Глава 1. Не кровавое воскресенье
Санкт-Петербург. 25 декабря 1904 года
– Итак, господа, я вижу, что здесь присутствуют все выбранные народом делегаты для вручения его императорскому величеству государю императору Николаю Александровичу верноподданнического адреса от рабочих города Санкт-Петербурга? – громко прозвучал под сводами хорошо поставленный командный голос дворцового коменданта.
По рядам собравшихся у подъезда Зимнего дворца выборных пробежал согласный гул. Действительно, здесь собрались все…
Когда многотысячная нестройная колонна празднично одетого разночинного работного люда, ведомая председателем Союза фабрично-заводских рабочих столицы (а по основной профессии – служителем культа) Георгием Аполлоновичем Гапоном, с портретами батюшки-царя, триколорами, иконами, церковными хоругвями и песнопениями с Адмиралтейского проспекта вступила на Дворцовую площадь, идущие увидели впереди, у дворца, монолитный строй из нескольких каре гвардейских гренадер и пехотинцев. На их трехлинейках тускло посверкивали длинные четырехгранные иглы примкнутых штыков.
Прямо позади них, вдоль самых стен Зимнего, на высоту половины окна первого этажа возвышались восемь длинных палаток или шатров из окрашенной черно-желтыми полосами плотной материи, судя по всему, для того, чтобы служивым было где погреться.
В глубине площади, по обе стороны от Александрийского столпа были видны две развернутые восьмиорудийные батареи трехдюймовок с построенной возле них прислугой. Сами пушки были зачехлены. Позади артиллеристов, замерев в седлах с палашами наголо, как золото-стальные изваяния, возвышались кирасиры и конногвардейцы. Только облачка пара из ноздрей их изредка фыркающих могучих коней издали отличали закованных в кирасы всадников от искусно отлитых и раскрашенных оловянных кавалеристов-солдатиков – голубой мечты детства любого мальчишки. Справа, из-под арки Генштаба, звонким эхом отдавался и разносился по площади цокот копыт неспокойных коней драгунских сотен, расположившихся там и на Морской.

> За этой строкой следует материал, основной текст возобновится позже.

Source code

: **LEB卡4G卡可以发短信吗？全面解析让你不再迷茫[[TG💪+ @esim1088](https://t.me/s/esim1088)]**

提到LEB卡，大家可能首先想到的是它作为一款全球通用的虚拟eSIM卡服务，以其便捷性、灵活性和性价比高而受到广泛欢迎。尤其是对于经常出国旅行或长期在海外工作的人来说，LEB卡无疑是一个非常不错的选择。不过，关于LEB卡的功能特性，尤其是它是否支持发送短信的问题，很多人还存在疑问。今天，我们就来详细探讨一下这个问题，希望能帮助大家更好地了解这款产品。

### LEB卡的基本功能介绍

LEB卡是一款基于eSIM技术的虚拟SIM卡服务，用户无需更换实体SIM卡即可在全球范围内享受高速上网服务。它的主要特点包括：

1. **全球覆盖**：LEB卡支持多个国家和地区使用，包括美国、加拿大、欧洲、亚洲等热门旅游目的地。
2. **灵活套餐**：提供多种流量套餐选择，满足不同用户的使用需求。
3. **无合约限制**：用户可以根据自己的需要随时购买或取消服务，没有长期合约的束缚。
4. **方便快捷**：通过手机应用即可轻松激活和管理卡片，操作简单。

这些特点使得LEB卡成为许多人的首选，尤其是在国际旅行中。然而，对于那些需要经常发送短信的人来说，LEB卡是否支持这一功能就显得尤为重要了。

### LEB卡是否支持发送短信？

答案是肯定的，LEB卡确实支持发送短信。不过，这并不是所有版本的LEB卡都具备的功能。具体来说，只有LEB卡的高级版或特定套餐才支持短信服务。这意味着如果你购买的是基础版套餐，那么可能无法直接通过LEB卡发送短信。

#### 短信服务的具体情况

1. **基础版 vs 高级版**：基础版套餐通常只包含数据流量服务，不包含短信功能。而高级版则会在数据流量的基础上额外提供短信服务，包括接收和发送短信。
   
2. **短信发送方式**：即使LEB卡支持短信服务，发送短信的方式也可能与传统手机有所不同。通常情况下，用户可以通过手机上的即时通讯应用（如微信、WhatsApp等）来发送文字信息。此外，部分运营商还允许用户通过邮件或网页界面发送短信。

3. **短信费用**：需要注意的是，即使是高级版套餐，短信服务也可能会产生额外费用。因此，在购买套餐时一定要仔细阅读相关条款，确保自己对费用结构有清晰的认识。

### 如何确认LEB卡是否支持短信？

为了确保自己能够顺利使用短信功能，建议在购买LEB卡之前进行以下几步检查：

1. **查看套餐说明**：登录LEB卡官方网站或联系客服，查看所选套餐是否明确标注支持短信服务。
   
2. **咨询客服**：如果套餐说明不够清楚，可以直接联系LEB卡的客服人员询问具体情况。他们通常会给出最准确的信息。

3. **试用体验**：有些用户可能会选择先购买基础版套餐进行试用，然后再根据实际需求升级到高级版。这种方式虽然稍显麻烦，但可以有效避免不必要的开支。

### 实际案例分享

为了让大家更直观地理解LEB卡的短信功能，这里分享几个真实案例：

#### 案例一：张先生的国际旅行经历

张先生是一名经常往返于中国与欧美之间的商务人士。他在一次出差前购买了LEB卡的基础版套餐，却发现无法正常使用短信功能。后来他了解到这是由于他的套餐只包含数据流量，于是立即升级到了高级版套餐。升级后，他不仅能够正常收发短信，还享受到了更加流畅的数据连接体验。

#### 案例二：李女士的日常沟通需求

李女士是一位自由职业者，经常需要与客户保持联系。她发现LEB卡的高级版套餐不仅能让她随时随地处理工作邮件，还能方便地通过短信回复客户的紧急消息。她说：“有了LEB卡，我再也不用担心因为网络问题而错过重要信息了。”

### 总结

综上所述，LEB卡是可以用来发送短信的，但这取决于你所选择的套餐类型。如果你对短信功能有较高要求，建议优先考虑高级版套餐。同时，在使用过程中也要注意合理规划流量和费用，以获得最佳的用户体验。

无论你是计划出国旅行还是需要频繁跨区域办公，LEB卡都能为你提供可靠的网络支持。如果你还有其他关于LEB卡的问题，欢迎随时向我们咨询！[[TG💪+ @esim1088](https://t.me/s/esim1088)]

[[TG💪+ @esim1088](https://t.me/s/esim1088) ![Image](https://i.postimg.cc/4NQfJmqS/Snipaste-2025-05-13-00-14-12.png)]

Ранее кордоны солдат и кавалерии встречали и сопровождали колонны демонстрантов по пути, но проходу не препятствовали, скорее выполняли роль регулировщиков движения. Главной целью кавалерийских разъездов было направлять различные колонны так, чтобы они не сталкивались и не создавали давки. Об этом было объявлено заранее, в распространенном еще пять дней назад обращении губернатора столицы генерала Фуллона и начальника департамента полиции, поэтому к присутствию казаков и драгун рабочие относились со сдержанным пониманием.
Поскольку о готовящемся народном шествии к царю было известно за полторы недели, это обращение, составленное Дурново, недвусмысленно давало понять, что непосредственно к Зимнему шествие допущено не будет, а его участникам будет отведено определенное место на Дворцовой площади, ограниченное цепями полицейских и жандармов, где господа рабочие смогут спокойно дождаться выхода из дворца их депутации. Пятьдесят ее членов им самим надлежит выбрать. И они, от общего имени, не только лично вручат государю народный верноподданнический адрес, но и будут удостоены личной беседы с ним, дабы самодержец мог прояснить себе во всей полноте вопросы, будоражащие умы и сердца рабочих столицы настолько, что для их разрешения требуется срочное вмешательство монарха в военное время.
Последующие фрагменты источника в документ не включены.